▶ _WORK TASK_: Word for word, copy out the data below, omitting pictures.

[Before-and-after change data]
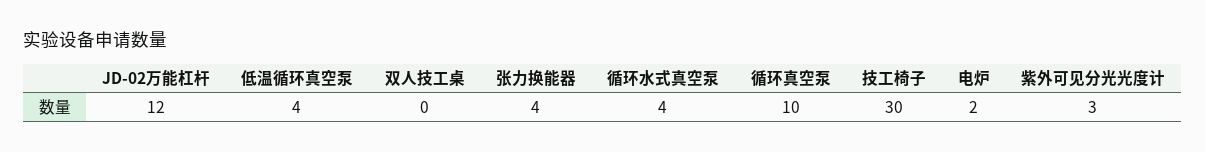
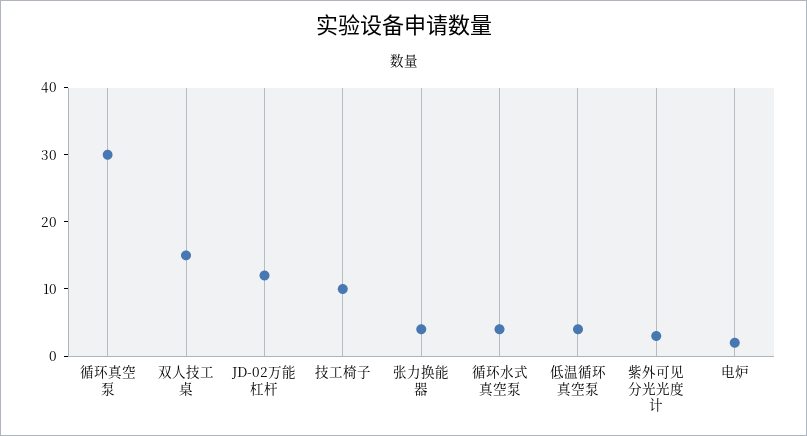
  {
    "JD-02万能杠杆": 12,
    "低温循环真空泵": 4,
-   "双人技工桌": 0,
+   "双人技工桌": 15,
    "张力换能器": 4,
    "循环水式真空泵": 4,
-   "循环真空泵": 10,
+   "循环真空泵": 30,
-   "技工椅子": 30,
+   "技工椅子": 10,
    "电炉": 2,
    "紫外可见分光光度计": 3
  }

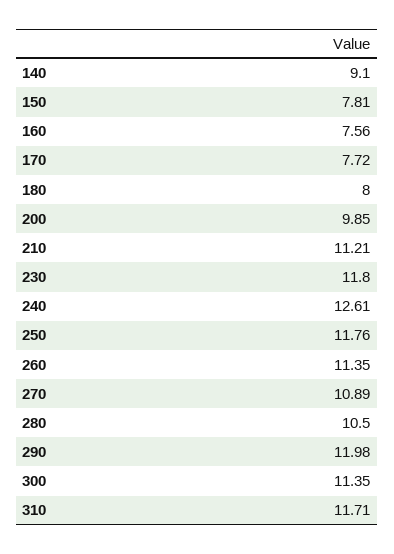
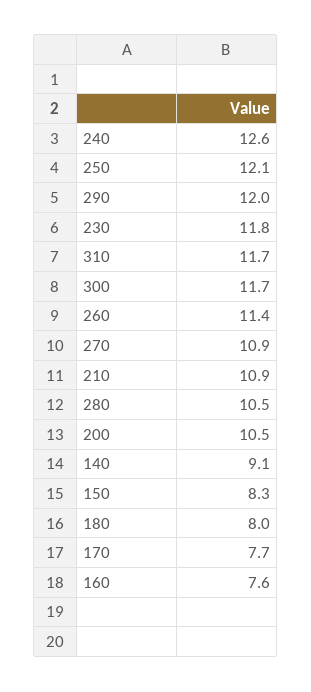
  {
    "140": 9.1,
-   "150": 7.81,
+   "150": 8.3,
    "160": 7.56,
    "170": 7.72,
    "180": 8,
-   "200": 9.85,
+   "200": 10.5,
-   "210": 11.21,
+   "210": 10.9,
    "230": 11.8,
    "240": 12.61,
-   "250": 11.76,
+   "250": 12.1,
    "260": 11.35,
    "270": 10.89,
    "280": 10.5,
    "290": 11.98,
-   "300": 11.35,
+   "300": 11.7,
    "310": 11.71
  }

▶ _SOLUTION TO THE EXERCISE_:
  {
    "JD-02万能杠杆": 12,
    "低温循环真空泵": 4,
-   "双人技工桌": 0,
+   "双人技工桌": 15,
    "张力换能器": 4,
    "循环水式真空泵": 4,
-   "循环真空泵": 10,
+   "循环真空泵": 30,
-   "技工椅子": 30,
+   "技工椅子": 10,
    "电炉": 2,
    "紫外可见分光光度计": 3
  }

  {
    "140": 9.1,
-   "150": 7.81,
+   "150": 8.3,
    "160": 7.56,
    "170": 7.72,
    "180": 8,
-   "200": 9.85,
+   "200": 10.5,
-   "210": 11.21,
+   "210": 10.9,
    "230": 11.8,
    "240": 12.61,
-   "250": 11.76,
+   "250": 12.1,
    "260": 11.35,
    "270": 10.89,
    "280": 10.5,
    "290": 11.98,
-   "300": 11.35,
+   "300": 11.7,
    "310": 11.71
  }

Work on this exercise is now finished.